State to pursue deal with CTS on contaminated site; activists angered

The N.C. Department of Environment and Natural Resources have proposed a voluntary company cleanup deal on the contaminated former CTS of Asheville site. Local activists have attacked the move, saying it will delay any action and ultimately leave taxpayers paying for the cleanup.

Toxic: The former CTS of Asheville site is heavily contaminated. CTS and the state have proposed a voluntary cleanup deal that local activists say won’t really fix the problem. Photo by Lenny Siegel

A draft of the agreement was placed in the U.S. Environmental Protection Agency’s repository at Pack Memorial Library April 9. DENR opened a 30-day public-comment period on April 15, inviting the public to mail their comments to the agency’s Winston-Salem offices.

The Mills Gap Road site and parts of the surrounding area are contaminated with trichloroethylene, an industrial solvent and suspected carcinogen. The agreement stipulates that CTS will submit a plan for cleaning up the site after DENR completes its assessment.

But local activists and area residents have loudly and publicly opposed such a move.

“We’ve been against this since day one,” notes Dave Ogren, who serves on Buncombe County’s CTS Citizens Monitoring Council. “We’ve opposed it and we’ve sought answers. We haven’t gotten them; we haven’t gotten answers from anyone. It seems like this is the outcome [DENR] wanted in the first place.”

Of particular concern to Ogren and his fellow activists is the fact that a voluntary remediation would cap CTS’ liability for the cleanup at $3 million, an amount he says won’t come close to removing the toxins from the area.

“Three million doesn’t clean it up,” Ogren asserts. “That leaves the state holding the bag. The state’s out of money. That means the taxpayers of Buncombe County will be left footing the bill—and given the state of the county, that means that it won’t get done in time.”

By its very nature, adds Ogren, ground-water contamination spreads, and the longer a full cleanup is delayed, the more damage will be done.

The Buncombe County Board of Commissioners has publicly called on both DENR and the EPA (which is handling the above-ground cleanup) to do a better job of communicating with the public and county officials. The county has paid for putting residents affected by the contamination on city water, and its Health Department has offered to test wells in the area for free.

But both monitoring-council members and local residents have criticized the commissioners in recent months, charging that they haven’t pressed either CTS or state and federal agencies hard enough to get the site cleaned up, and that they’ve turned down opportunities for affordable third-party testing.

County officials, however, have said they’re doing all they can in a situation where the EPA and DENR hold most of the cards.

Activists, meanwhile, were setting their sights on the commissioners’ April 21 meeting, when EPA and DENR officials were due to give an update. Area resident Tate McQueen was slated to speak on behalf of the group of concerned residents, and other community members planned to stand outside in protest.
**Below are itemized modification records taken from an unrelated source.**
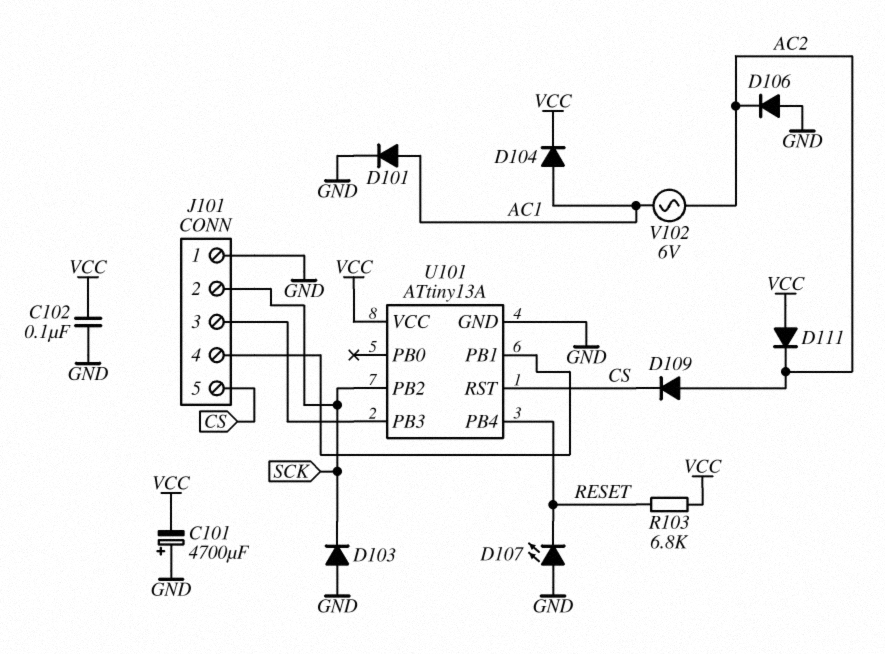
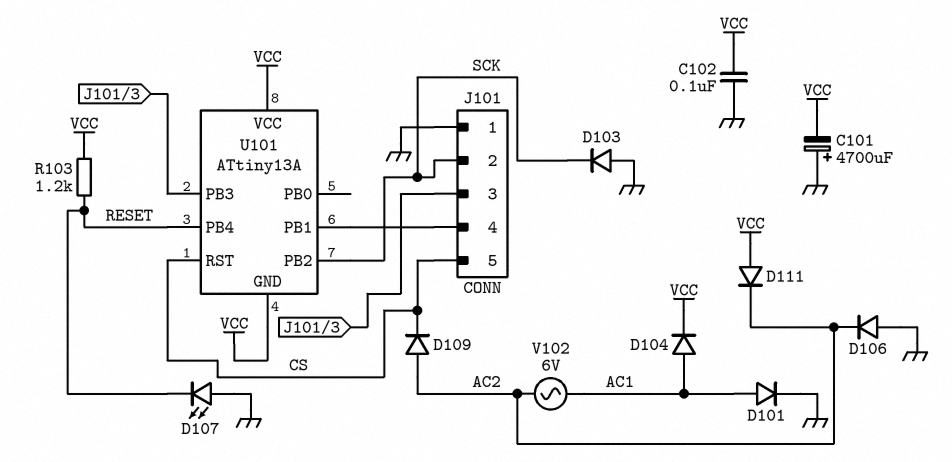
R103: 6.8k (RESET, VCC) -> 1.2k (RESET, VCC)
U101 pin GND: GND -> VCC

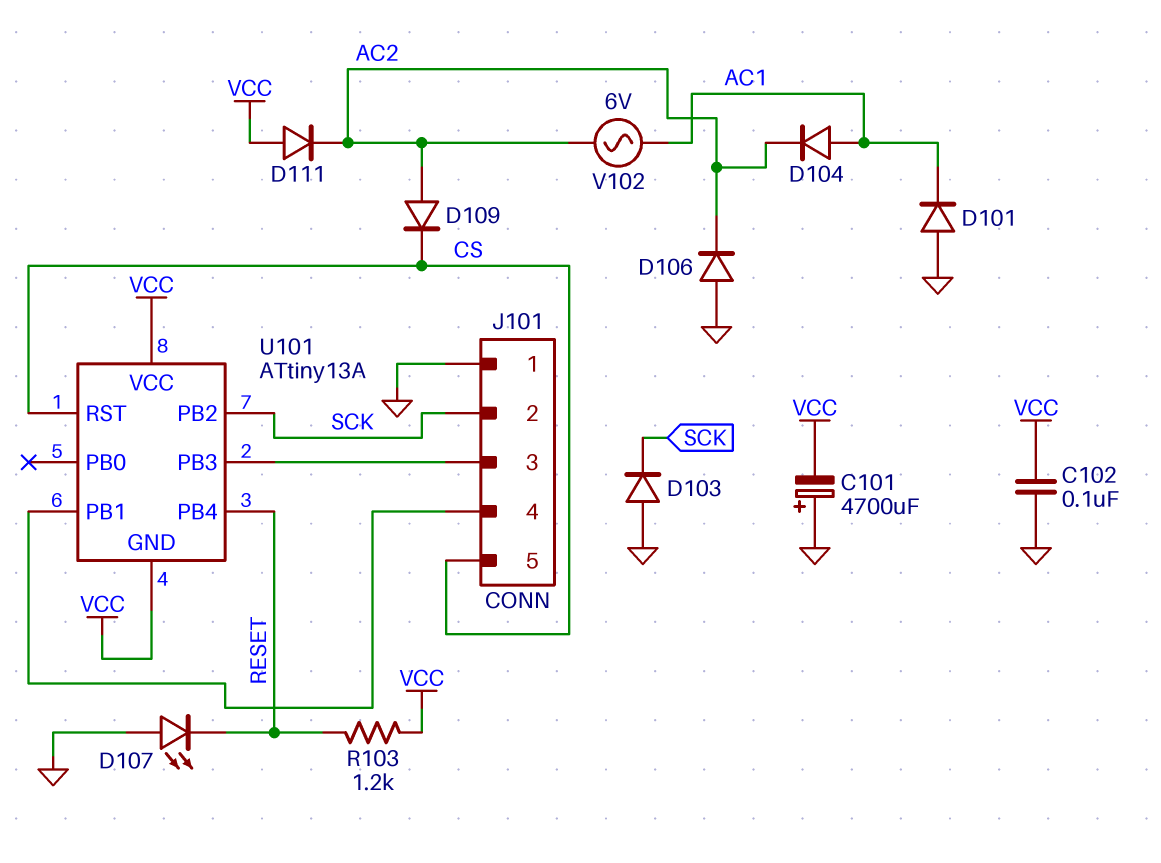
D101: diode (A AC1, K GND) -> diode (A GND, K AC1)
D104: diode (A AC1, K VCC) -> diode (A AC1, K AC2)

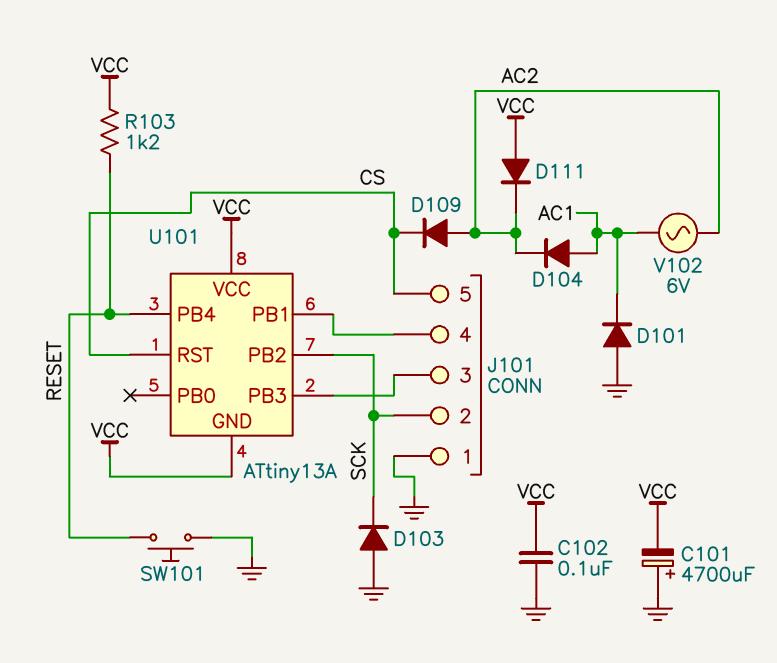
D106: diode (A GND, K AC2) -> none
D107: LED (A GND, K RESET) -> none
SW101: none -> button (GND, RESET)

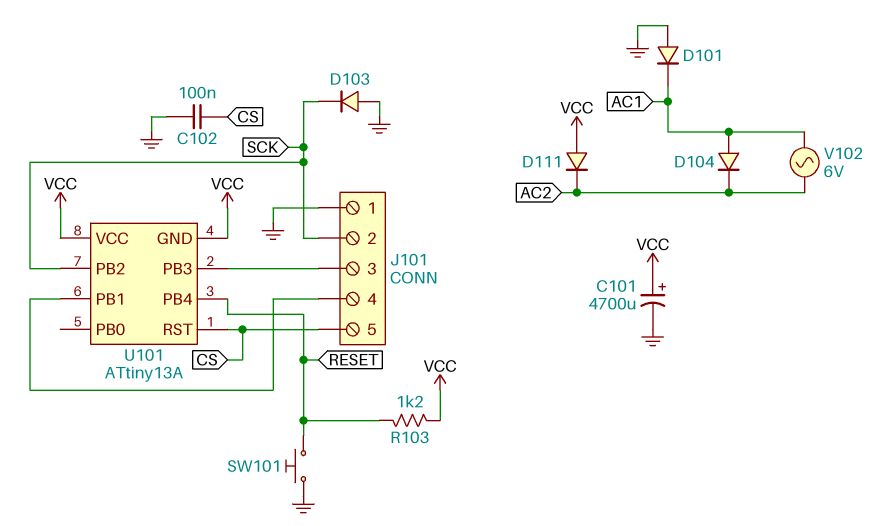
C101: 4700uF (plus GND, minus VCC) -> 4700uF (plus VCC, minus GND)
C102: 100nF (GND, VCC) -> 100nF (CS, GND)
D109: diode (A AC2, K CS) -> none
“Simply put, we thought we might get some of our questions answered,” said Ogren. “But [DENR and the EPA] won’t answer our questions, so we’ll be doing a silent protest outside. We’ll also be in Earth Fare on Earth Day, passing out material making our case.”

In addition, the group has organized an April 30 meeting at the Skyland Fire Department and hopes to get local, state and federal officials to attend.